Haha! Great collection. We have similar tastes in Paphs also! :rollhappy: Some of the hybrids you have are not available here. Besides Cloud's who do you get plants from?


----------



## etex (Dec 2, 2010)

Great collection you have!!


----------



## Erythrone (Dec 2, 2010)

NYEric said:


> Haha! Great collection. We have similar tastes in Paphs also! :rollhappy: Some of the hybrids you have are not available here. Besides Cloud's who do you get plants from?



Yes, many plants are from Cloud's Orchids. 

I buy also from:

Tropical Gardens Orchids (he has an extensive collection of Paphs, not all on his catalogue), Ontario

Orchid Inn

Orchids Lted

Forrestview Gardens (BC)

Paramount Orchids (Alberta)


----------



## NYEric (Dec 2, 2010)

Hmmm, I had read that Cloud's exports, maybe I must make an order! Thanx.


----------



## SlipperFan (Dec 2, 2010)

Wow -- that list goes on and on! Sweet!


----------



## goldenrose (Dec 2, 2010)

Nice list!!! 


SlipperKing said:


> That Paphiopedilum Cloud's Green Goblin is going to be something. Is it close to blooming?

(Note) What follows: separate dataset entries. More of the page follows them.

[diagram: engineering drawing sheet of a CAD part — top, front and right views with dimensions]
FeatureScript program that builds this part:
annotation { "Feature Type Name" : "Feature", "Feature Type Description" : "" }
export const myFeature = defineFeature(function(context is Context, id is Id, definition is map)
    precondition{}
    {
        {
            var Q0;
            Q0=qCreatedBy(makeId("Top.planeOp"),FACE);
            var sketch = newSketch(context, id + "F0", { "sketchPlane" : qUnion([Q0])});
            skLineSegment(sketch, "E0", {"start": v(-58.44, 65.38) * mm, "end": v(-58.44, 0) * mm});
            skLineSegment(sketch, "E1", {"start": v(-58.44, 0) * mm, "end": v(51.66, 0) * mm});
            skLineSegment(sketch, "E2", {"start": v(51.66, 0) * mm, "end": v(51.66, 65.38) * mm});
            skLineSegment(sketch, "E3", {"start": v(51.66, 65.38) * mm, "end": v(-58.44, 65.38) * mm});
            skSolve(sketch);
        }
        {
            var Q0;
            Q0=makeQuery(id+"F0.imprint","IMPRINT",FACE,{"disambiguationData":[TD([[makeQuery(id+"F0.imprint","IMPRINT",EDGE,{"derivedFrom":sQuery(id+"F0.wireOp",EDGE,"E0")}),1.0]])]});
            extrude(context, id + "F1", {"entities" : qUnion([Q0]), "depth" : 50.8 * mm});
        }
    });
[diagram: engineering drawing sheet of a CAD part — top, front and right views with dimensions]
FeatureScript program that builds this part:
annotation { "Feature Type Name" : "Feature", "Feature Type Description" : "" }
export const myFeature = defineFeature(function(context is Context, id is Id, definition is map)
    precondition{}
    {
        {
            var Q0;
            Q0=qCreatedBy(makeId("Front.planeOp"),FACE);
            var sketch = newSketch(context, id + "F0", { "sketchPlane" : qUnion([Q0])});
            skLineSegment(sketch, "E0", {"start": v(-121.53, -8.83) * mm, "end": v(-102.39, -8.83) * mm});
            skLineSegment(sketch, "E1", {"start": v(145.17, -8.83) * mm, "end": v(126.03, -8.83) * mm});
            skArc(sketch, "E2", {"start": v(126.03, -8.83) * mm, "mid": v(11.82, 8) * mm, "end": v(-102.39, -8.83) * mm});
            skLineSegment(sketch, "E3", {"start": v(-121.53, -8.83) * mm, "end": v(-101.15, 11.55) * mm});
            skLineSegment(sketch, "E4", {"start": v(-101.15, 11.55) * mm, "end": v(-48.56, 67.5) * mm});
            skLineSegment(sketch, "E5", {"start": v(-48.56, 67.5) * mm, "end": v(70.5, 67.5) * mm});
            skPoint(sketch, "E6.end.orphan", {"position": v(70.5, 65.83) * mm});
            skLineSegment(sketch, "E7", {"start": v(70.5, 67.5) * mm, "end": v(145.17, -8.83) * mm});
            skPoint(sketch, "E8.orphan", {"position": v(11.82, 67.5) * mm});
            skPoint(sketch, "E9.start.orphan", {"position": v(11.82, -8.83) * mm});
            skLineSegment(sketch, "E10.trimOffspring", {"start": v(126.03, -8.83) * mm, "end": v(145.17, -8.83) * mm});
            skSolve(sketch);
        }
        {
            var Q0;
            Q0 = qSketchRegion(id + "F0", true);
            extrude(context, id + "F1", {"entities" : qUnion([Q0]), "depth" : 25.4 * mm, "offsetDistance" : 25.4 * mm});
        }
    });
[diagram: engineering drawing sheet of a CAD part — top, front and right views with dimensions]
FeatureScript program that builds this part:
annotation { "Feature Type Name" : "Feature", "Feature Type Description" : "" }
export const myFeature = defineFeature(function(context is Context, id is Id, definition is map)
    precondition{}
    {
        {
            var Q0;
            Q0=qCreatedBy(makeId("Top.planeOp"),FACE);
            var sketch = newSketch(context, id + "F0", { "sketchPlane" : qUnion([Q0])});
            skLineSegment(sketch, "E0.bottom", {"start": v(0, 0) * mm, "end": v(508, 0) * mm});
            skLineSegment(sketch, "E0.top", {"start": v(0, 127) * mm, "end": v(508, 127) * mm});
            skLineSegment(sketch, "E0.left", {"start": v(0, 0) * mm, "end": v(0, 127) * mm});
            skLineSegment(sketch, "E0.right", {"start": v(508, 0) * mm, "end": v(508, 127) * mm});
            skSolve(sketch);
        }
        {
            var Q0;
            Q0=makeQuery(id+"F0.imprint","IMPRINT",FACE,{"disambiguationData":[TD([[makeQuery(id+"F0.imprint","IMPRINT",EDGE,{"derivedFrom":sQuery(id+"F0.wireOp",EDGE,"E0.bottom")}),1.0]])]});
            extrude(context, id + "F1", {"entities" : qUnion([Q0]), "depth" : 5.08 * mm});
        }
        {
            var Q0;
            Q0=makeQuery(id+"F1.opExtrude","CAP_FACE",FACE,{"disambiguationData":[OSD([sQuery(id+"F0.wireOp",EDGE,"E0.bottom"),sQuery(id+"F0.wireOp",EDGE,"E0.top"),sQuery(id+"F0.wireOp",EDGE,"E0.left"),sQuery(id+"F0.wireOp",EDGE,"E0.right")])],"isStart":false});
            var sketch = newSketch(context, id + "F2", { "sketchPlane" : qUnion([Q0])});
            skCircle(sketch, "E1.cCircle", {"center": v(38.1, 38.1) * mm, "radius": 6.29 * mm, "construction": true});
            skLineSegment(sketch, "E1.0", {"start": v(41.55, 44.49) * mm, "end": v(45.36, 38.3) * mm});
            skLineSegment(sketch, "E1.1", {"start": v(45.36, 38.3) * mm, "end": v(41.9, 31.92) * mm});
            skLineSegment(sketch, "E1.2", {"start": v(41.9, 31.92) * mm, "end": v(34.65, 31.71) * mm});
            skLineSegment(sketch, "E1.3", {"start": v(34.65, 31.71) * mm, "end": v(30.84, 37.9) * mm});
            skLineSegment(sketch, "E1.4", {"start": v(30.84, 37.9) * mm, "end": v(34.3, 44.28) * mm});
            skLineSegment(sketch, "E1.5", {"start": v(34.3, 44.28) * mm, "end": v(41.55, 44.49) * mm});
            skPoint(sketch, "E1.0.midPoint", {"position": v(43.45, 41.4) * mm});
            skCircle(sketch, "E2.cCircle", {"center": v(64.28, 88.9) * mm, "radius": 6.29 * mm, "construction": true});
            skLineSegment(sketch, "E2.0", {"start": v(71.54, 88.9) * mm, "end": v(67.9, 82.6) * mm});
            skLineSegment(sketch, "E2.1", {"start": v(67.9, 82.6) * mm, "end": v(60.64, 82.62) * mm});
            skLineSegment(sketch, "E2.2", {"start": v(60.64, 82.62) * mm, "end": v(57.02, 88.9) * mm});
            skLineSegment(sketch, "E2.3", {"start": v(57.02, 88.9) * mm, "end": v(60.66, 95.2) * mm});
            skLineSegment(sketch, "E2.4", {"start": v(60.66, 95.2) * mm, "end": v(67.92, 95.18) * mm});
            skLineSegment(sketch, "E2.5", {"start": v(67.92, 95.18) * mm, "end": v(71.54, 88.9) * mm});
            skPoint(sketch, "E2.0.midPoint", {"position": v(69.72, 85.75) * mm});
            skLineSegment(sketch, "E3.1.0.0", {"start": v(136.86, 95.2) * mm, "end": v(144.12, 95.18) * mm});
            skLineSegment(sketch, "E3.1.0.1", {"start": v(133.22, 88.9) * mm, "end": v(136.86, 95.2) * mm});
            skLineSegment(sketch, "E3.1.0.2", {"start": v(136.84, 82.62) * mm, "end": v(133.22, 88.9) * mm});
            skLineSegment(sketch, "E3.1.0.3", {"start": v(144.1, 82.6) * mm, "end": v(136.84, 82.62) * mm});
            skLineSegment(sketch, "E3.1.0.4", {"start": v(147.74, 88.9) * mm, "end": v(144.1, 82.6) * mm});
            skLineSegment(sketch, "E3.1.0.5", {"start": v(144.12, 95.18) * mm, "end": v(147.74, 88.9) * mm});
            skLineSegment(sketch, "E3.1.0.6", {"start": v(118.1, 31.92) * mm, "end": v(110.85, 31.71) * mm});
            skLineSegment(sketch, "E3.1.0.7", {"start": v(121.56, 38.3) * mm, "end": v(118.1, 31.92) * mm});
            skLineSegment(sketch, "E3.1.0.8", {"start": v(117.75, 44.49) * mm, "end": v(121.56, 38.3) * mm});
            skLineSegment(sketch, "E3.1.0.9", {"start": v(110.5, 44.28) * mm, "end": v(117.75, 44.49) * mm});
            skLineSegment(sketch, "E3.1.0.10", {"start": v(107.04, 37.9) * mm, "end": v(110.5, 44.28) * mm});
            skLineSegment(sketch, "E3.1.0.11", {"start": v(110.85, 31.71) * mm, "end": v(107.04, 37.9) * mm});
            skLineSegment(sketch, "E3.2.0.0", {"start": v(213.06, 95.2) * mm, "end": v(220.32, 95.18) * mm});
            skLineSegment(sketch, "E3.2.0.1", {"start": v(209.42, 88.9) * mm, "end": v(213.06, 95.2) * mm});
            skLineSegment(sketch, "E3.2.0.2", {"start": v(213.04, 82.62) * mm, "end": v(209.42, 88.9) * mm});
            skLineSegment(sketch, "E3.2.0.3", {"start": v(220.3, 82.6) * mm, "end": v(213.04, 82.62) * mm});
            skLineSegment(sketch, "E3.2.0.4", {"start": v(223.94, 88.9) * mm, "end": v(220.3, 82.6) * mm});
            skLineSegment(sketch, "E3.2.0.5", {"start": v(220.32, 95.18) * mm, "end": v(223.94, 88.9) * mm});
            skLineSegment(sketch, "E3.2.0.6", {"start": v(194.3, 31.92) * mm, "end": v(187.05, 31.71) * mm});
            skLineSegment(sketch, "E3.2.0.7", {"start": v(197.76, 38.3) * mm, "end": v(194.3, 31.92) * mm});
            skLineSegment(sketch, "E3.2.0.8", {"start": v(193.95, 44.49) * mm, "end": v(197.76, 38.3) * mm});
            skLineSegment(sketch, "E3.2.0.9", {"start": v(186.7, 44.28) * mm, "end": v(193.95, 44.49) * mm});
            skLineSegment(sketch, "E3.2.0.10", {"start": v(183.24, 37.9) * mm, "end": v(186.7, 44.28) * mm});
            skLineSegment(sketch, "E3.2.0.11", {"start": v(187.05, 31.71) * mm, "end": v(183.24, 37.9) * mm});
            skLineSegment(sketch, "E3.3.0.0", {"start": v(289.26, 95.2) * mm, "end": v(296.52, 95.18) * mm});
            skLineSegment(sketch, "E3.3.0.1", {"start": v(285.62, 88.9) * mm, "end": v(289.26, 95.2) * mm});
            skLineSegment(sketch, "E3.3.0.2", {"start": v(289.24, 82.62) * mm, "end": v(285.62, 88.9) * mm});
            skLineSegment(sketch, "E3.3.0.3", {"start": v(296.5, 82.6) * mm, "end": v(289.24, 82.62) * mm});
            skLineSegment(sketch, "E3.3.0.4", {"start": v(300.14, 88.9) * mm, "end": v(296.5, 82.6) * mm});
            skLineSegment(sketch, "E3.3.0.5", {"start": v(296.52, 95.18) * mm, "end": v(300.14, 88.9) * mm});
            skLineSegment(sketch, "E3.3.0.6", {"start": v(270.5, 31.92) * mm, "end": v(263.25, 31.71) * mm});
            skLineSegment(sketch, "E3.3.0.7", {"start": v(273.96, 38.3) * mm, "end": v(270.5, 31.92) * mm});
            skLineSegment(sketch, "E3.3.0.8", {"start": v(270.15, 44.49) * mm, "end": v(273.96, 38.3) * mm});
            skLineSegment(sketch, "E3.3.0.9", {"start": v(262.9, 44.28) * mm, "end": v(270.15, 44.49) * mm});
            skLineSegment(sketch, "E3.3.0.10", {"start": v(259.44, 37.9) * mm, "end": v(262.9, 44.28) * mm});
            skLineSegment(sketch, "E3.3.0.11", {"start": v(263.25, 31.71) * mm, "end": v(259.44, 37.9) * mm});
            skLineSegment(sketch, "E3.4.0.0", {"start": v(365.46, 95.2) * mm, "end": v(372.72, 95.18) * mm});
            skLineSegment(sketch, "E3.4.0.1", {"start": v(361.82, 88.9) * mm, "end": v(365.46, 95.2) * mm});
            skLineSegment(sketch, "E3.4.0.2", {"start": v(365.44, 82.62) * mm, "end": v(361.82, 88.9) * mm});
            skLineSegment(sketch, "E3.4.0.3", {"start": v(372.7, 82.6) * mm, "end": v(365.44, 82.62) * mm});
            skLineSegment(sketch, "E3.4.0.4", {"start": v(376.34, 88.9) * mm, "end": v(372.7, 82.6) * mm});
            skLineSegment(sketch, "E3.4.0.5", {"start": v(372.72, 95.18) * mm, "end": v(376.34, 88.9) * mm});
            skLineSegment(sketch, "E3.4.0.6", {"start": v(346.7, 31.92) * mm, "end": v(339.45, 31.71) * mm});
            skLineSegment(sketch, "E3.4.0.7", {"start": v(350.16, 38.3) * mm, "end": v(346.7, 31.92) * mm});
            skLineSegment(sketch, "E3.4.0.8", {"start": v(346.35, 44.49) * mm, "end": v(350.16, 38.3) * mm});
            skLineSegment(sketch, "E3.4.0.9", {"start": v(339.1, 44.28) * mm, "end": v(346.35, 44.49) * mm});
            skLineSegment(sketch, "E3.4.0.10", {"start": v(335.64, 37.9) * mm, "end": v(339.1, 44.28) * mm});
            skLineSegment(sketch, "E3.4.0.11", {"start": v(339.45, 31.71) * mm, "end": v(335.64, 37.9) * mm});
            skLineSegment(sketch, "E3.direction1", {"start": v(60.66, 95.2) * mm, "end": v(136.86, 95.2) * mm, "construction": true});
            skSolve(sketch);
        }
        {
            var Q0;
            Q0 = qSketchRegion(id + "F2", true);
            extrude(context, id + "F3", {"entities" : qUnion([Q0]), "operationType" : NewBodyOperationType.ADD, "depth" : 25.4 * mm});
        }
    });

That one got my attention! Sounds like it could be an interesting cross!



Erythrone said:


> Unfortunatly, not, SlipperKing. It is finnickey for me... Root system is not good. I just repot it again (second repotting this year).
> But there are 2 news growths at the base of the old fan.
> It doesn't like hot weather, I think. And summer was very hot this year.


It's funny, I have a sangi X roth, it's what I would call finnickey, do I treat it like a roth? or sangii? I think you're right about the hot weather.
BTW my straight sangii species is easy, got as a seedling & grows quite well taking more light than what I assumed or started it with.


----------



## Erythrone (Dec 2, 2010)

OK, so P. sangii can take a lot of light?? I found that my young fairreanum realy appreciate high light level too if the weather is not too warm.

So... I will try to give him more light! 

Je me croise les doigts! Thanks, Rose!

BTW... Did your sangiix roth ever bloom?


----------



## goldenrose (Dec 4, 2010)

Erythrone said:


> OK, so P. sangii can take a lot of light??


Most culture recommendations were shady. Birk's manual says moderate, natural habitat can be mounatin forests to open grasslands. I started it shady 3 years ago, it did OK but I didn't notice much growth, moved it to a brighter area & then it noticably started growing. I now have it under lights, I would think it's blooming size. I see Dixler's sangii on a regular basis, it always seems to be in bloom & their plant is rather large, so all I can to is wait!


----------



## Erythrone (Dec 4, 2010)

thank you Rose!


----------